“Women are happier without children or a spouse, says happiness expert.”
The Guardian, May 25, 2019

In his recent book, Happily Ever After, Paul Dolan, a professor of behavioural science at the London School of Economics, concludes that single and childless women are happier than married women or those who are married with children. Naturally his conclusion has caused a stir, as it upends society’s enduring myth that women find their primary satisfaction from marriage and raising children.

Dolan’s research cites evidence from the American Time Use Survey (ATUS) showing that the traditional measures of success (marriage and children) do not necessarily correlate with happiness. The survey compared levels of pleasure and misery in unmarried, married, divorced, separated and widowed individuals.

While single people foster social connections that bring them fulfilment, married people often become more socially isolated and spend a significant amount of time in less deliberately chosen social networks, like a spouse’s family, colleagues or friends. This could be one reason for decreased levels of reported happiness among marrieds.

According to Dr. Emiliana Simon-Thomas, science director of the Greater Good Science Centre at UC Berkeley, being married can enhance happiness because it offers a readily accessible, culturally endorsed construct for social connection. But one can gain similar benefits from other kinds of relationships with friends and other relatives.

Another study, from Professor Elyakim Kislev at Hebrew University in Jerusalem, analyzed data from approximately 300,000 people in the European Social Survey. Kislev found that single people who spent time with family, friends and colleagues were likely to feel positively about themselves. He explains that while married people are celebrated for having found “the one”, single people have a variety of people who matter to them, contributing to their optimism and sense of wellbeing.

Perhaps age and time of life also play a role in the happiness derived from marriage? Using data from the United Kingdom’s Annual Population Survey, researchers at the Vancouver School of Economics at UBC found that married people have less of a U-shape, or mid-life dip, in life satisfaction than unmarried people. They also explored the role of friendship in happiness and found that the positive wellbeing effects of marriage are about twice as large for those whose spouse is also their best friend.

According to Stumbling on Happiness author and Harvard psychology researcher Daniel Gilbert, the single best predictor of human happiness is the quality of social relationships. As a result, people in happy marriages are happier than unmarried people. His research also confirms that people without children are happier than people with children and people with young children are the least happy of all.

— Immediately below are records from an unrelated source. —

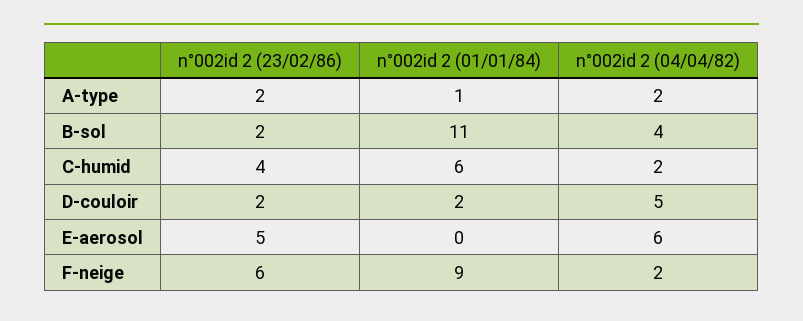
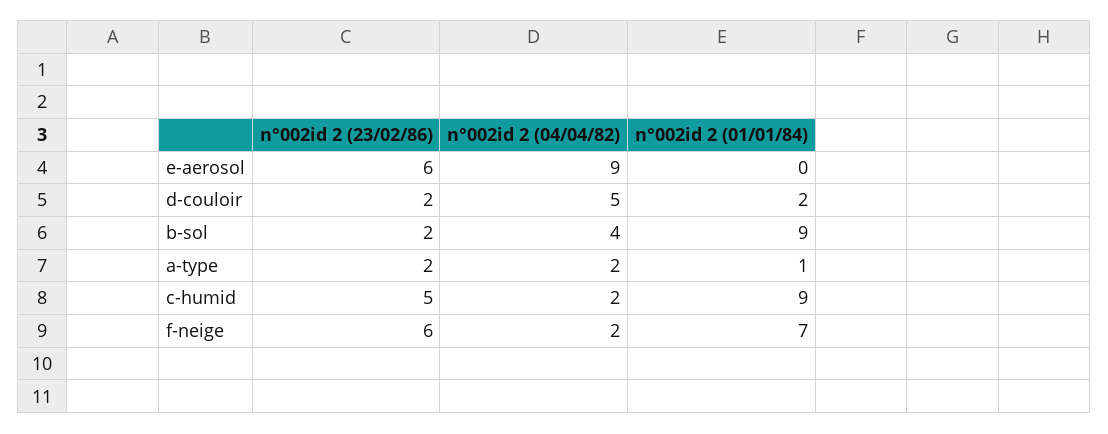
n°002id 2 (01/01/84), B-sol: 11 -> 9
n°002id 2 (23/02/86), C-humid: 4 -> 5
n°002id 2 (01/01/84), C-humid: 6 -> 9
n°002id 2 (23/02/86), E-aerosol: 5 -> 6
n°002id 2 (04/04/82), E-aerosol: 6 -> 9
n°002id 2 (01/01/84), F-neige: 9 -> 7

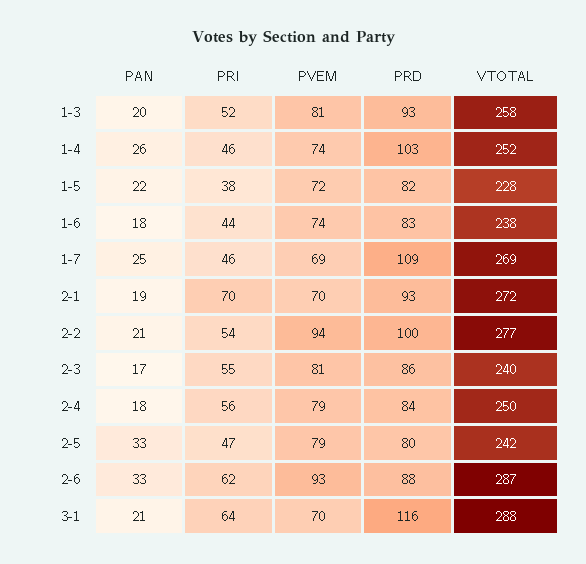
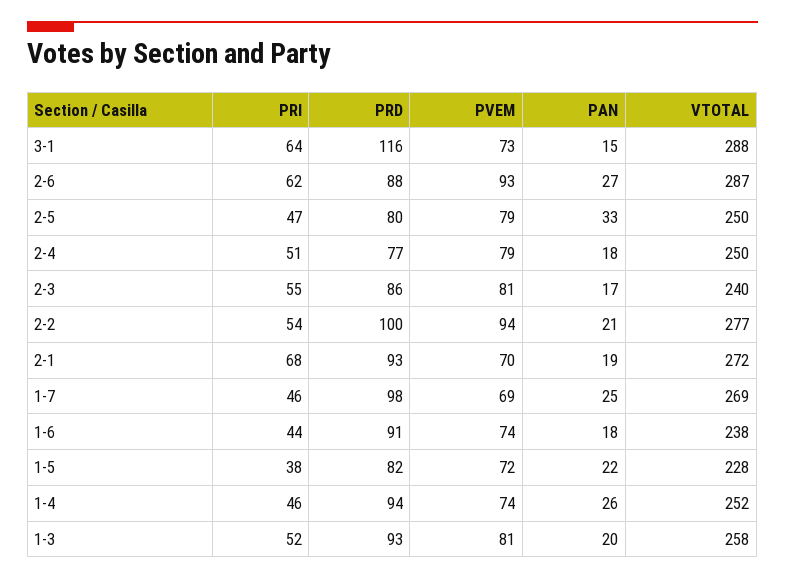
PRD, 1-4: 103 -> 94
PRD, 1-6: 83 -> 91
PRD, 1-7: 109 -> 98
PRI, 2-1: 70 -> 68
PRI, 2-4: 56 -> 51
PRD, 2-4: 84 -> 77
VTOTAL, 2-5: 242 -> 250
PAN, 2-6: 33 -> 27
PAN, 3-1: 21 -> 15
PVEM, 3-1: 70 -> 73

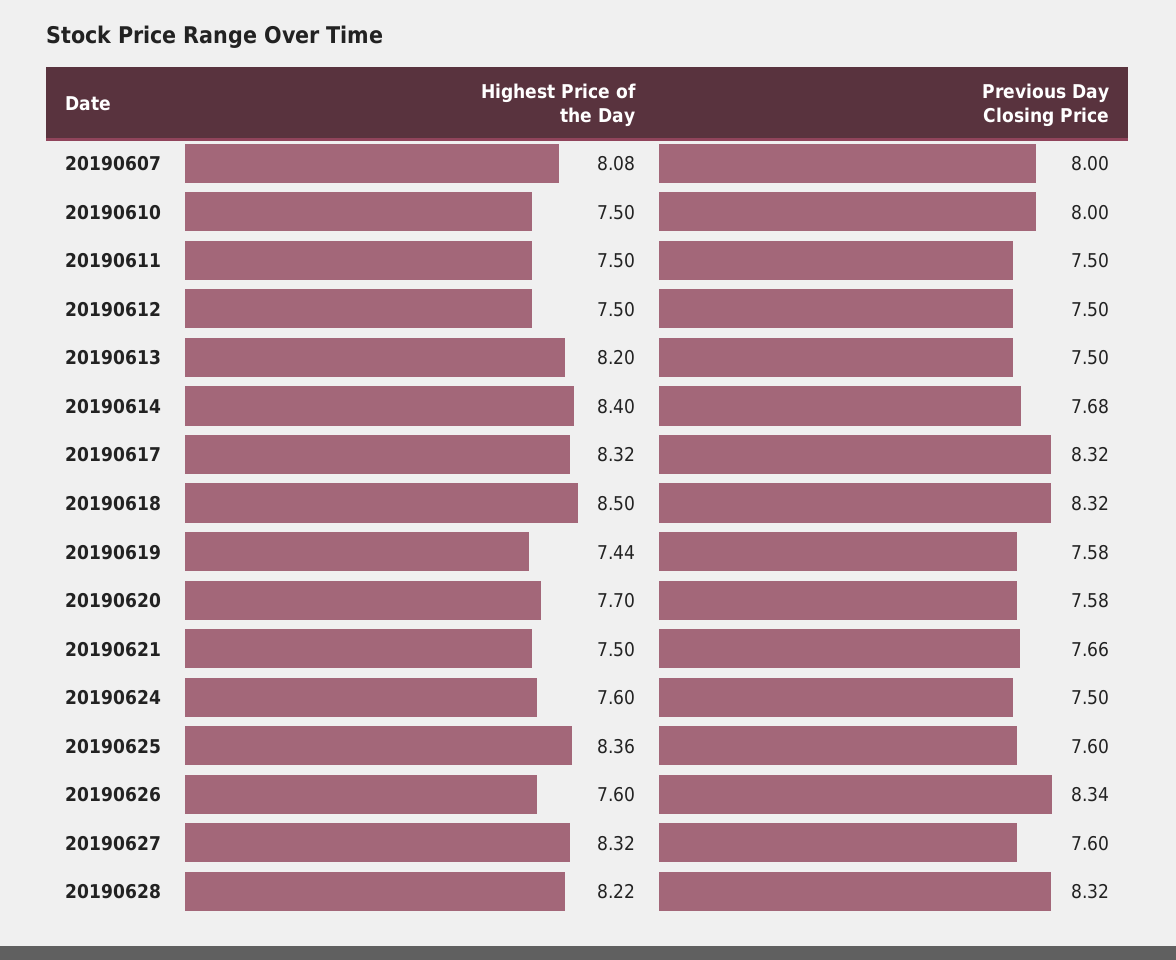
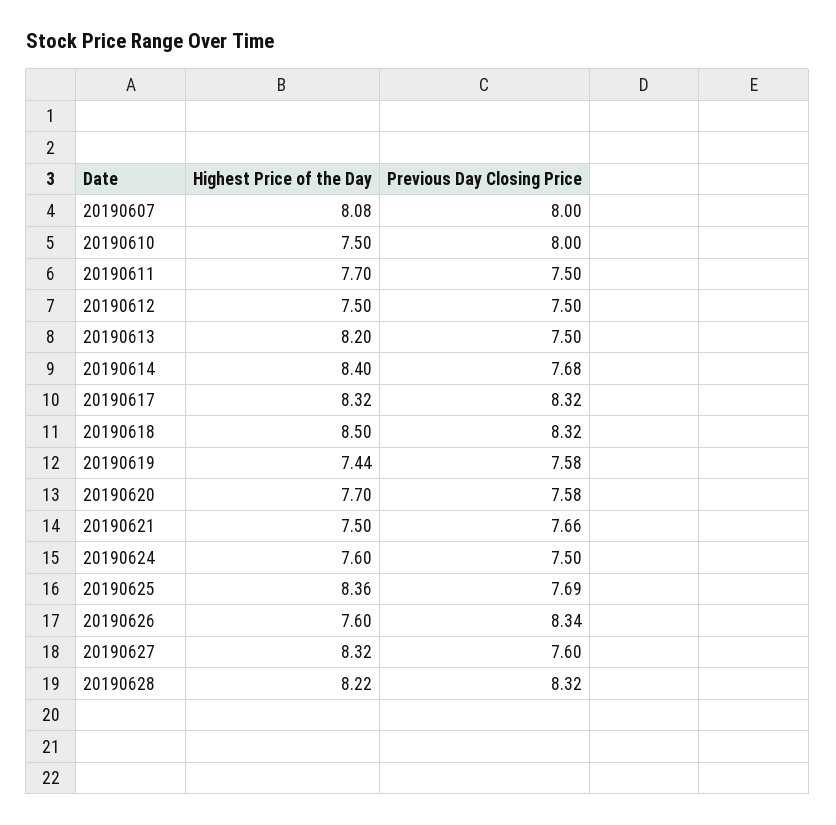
Highest Price of the Day, 20190611: 7.5 -> 7.7
Previous Day Closing Price, 20190625: 7.6 -> 7.69

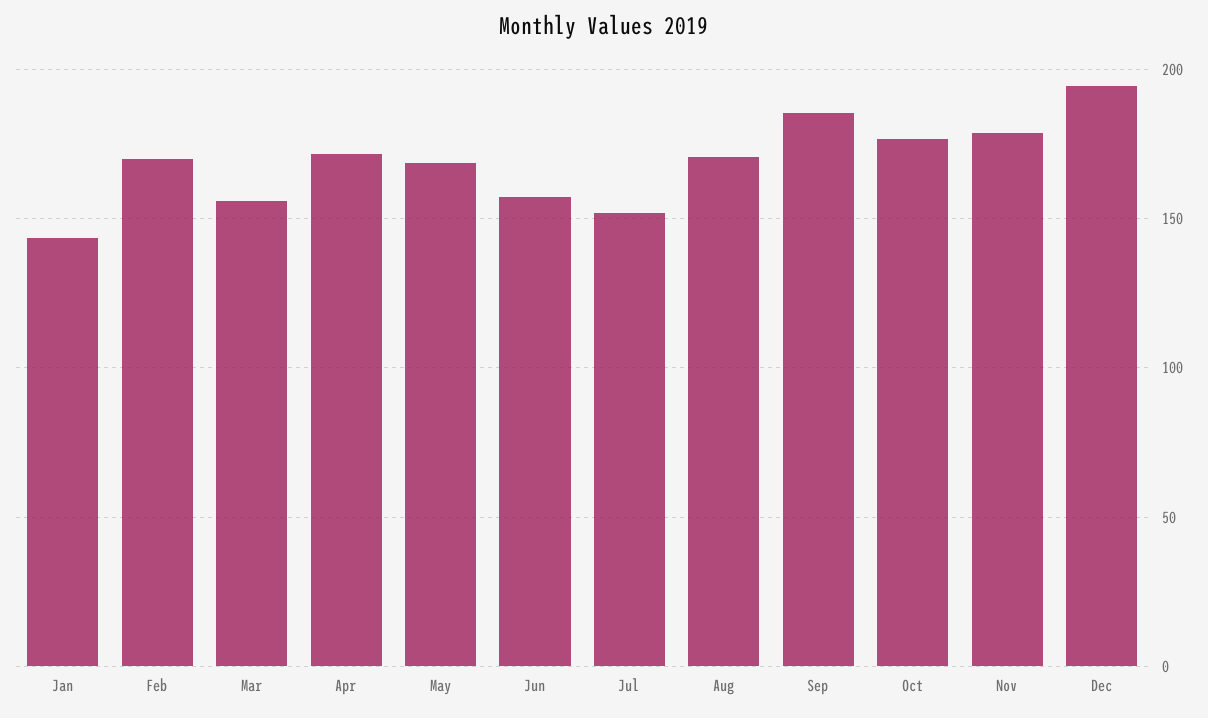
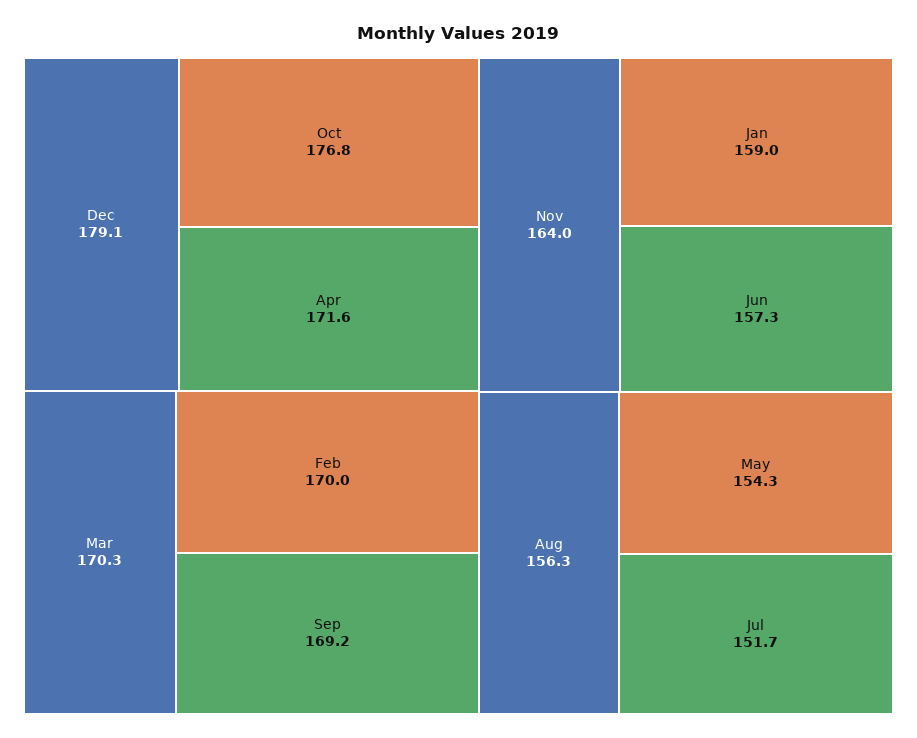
Jan: 145 -> 159
Mar: 155 -> 170.3
May: 170 -> 154.3
Aug: 170 -> 156.3
Sep: 185 -> 169.2
Nov: 180 -> 164
Dec: 195 -> 179.1

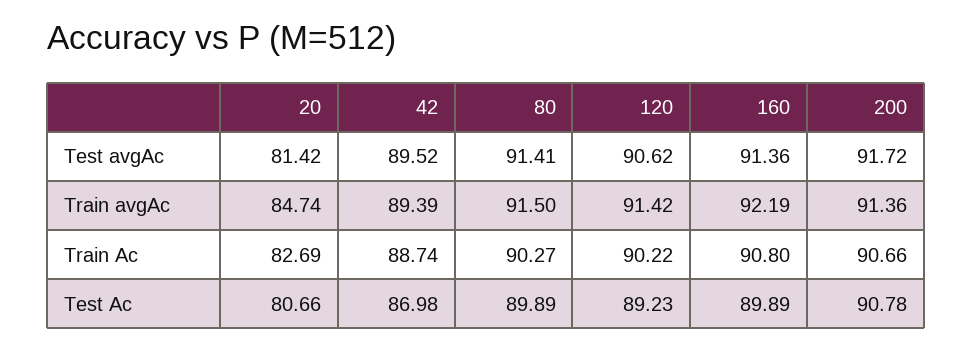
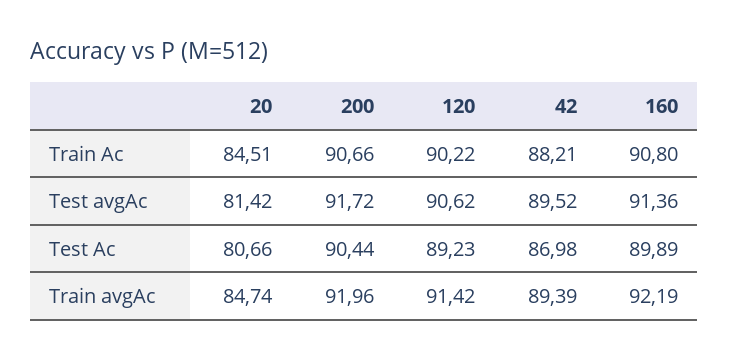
80, Test avgAc: 91.41 -> none
80, Train avgAc: 91.5 -> none
200, Train avgAc: 91.36 -> 91.96
20, Train Ac: 82.69 -> 84.51
42, Train Ac: 88.74 -> 88.21
80, Train Ac: 90.27 -> none
80, Test Ac: 89.89 -> none
200, Test Ac: 90.78 -> 90.44

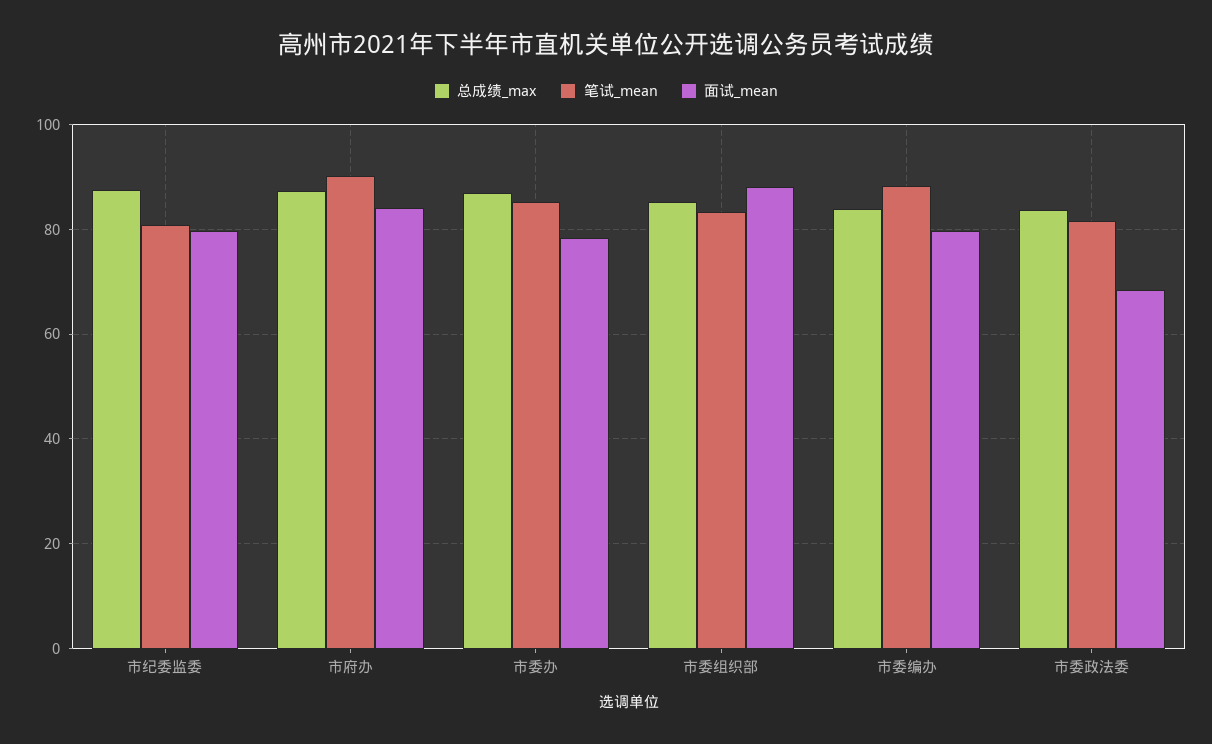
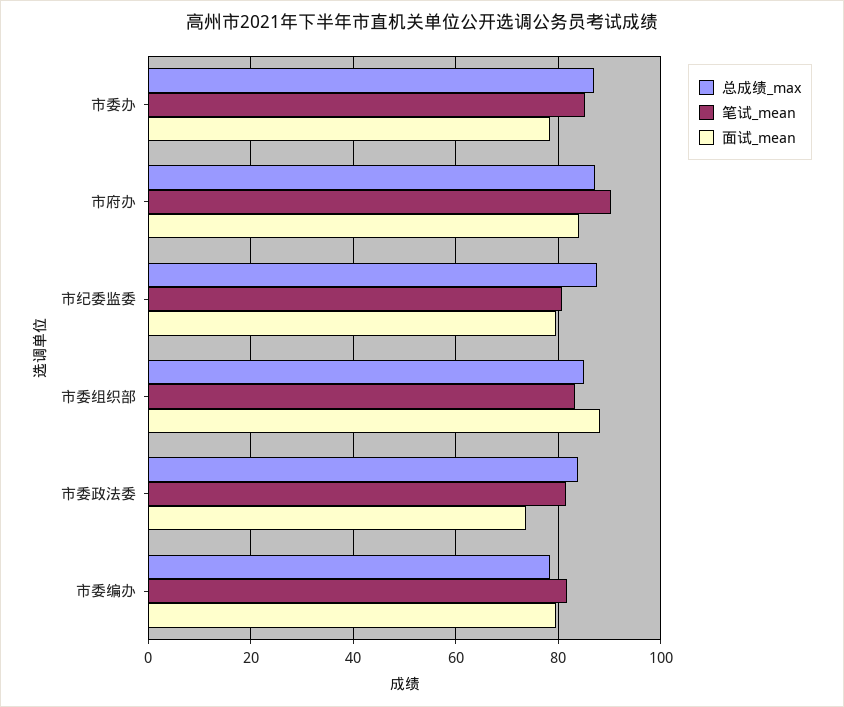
总成绩_max, 市委编办: 84 -> 78
笔试_mean, 市委编办: 88 -> 82
面试_mean, 市委政法委: 68 -> 74

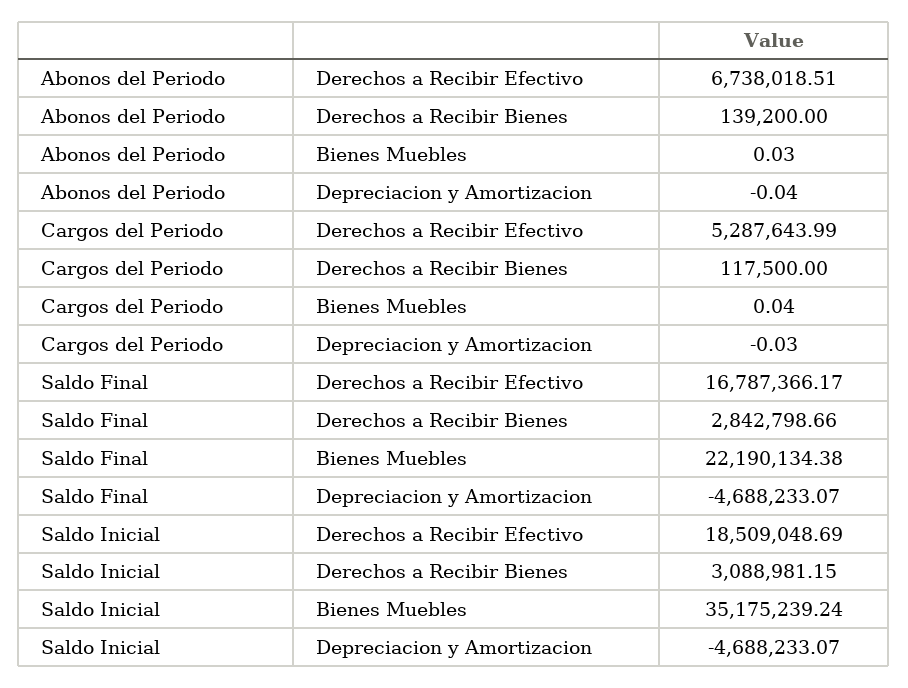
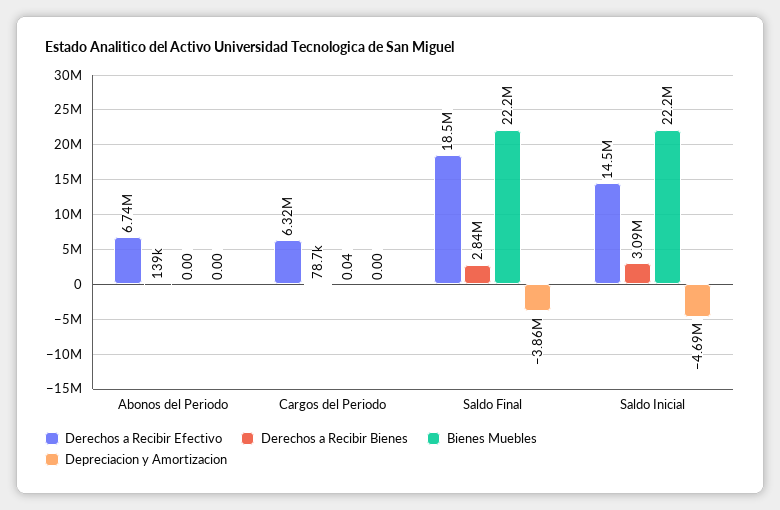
Bienes Muebles, Abonos del Periodo: 0.03 -> 0
Depreciacion y Amortizacion, Abonos del Periodo: -0.04 -> 0
Derechos a Recibir Efectivo, Cargos del Periodo: 5287643.99 -> 6320000
Derechos a Recibir Bienes, Cargos del Periodo: 117500 -> 78700
Depreciacion y Amortizacion, Cargos del Periodo: -0.03 -> 0
Derechos a Recibir Efectivo, Saldo Final: 16787366.17 -> 18500000
Depreciacion y Amortizacion, Saldo Final: -4688233.07 -> -3860000
Derechos a Recibir Efectivo, Saldo Inicial: 18509048.69 -> 14500000
Bienes Muebles, Saldo Inicial: 35175239.24 -> 22200000

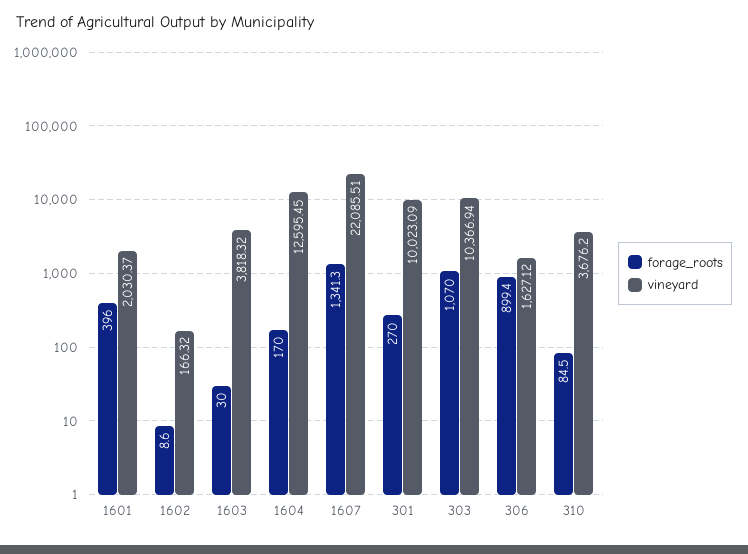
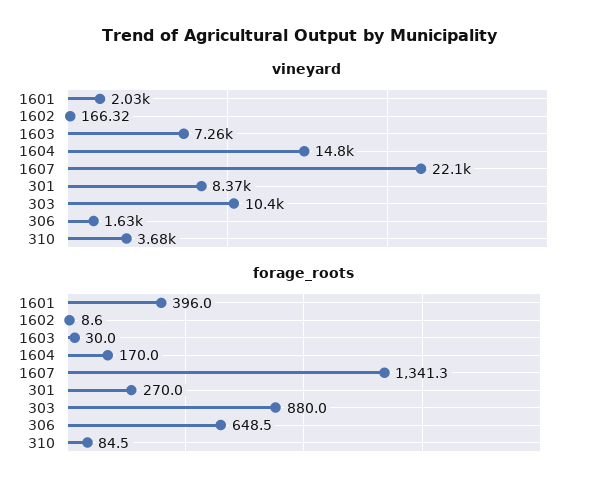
vineyard, 1603: 3818.32 -> 7260
vineyard, 1604: 12595.45 -> 14800
vineyard, 301: 10023.09 -> 8370
forage_roots, 303: 1070 -> 880
forage_roots, 306: 899.4 -> 648.5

Finally, moving on from emotional health to physical health, recent research by Dr. Randa Kutob at the University of Arizona, examined the physical health of 79,000 post-menopausal American women between the ages of 50 and 79. Over 3 years, measurements were taken of their blood pressure, waist circumference, and BMI (body mass index).

With just one exception, (diastolic blood pressure), health metrics favoured single and divorced women. For those women who went from single to married status over the course of the study, their BMI (body mass index) increased, they drank more, and their systolic blood pressure increased from previous levels. And, when married women subsequently divorced or separated during the research period, their BMI (body mass index) and waist size decreased, they ate more healthfully and increased their levels of physical activity. This study challenges the conventional wisdom that divorce later in life has a negative effect on women’s health. In fact, at least in the short-term, women get a health boost from being single.

The overwhelming conclusion is that social connectedness is a key determinant of happiness. If you are fortunate enough to have your significant other also be a good friend, you can expect to reap extra happiness and improved health. However, regardless of your relationship status, investing in your friendships and maintaining an active social life is a key ingredient to life satisfaction.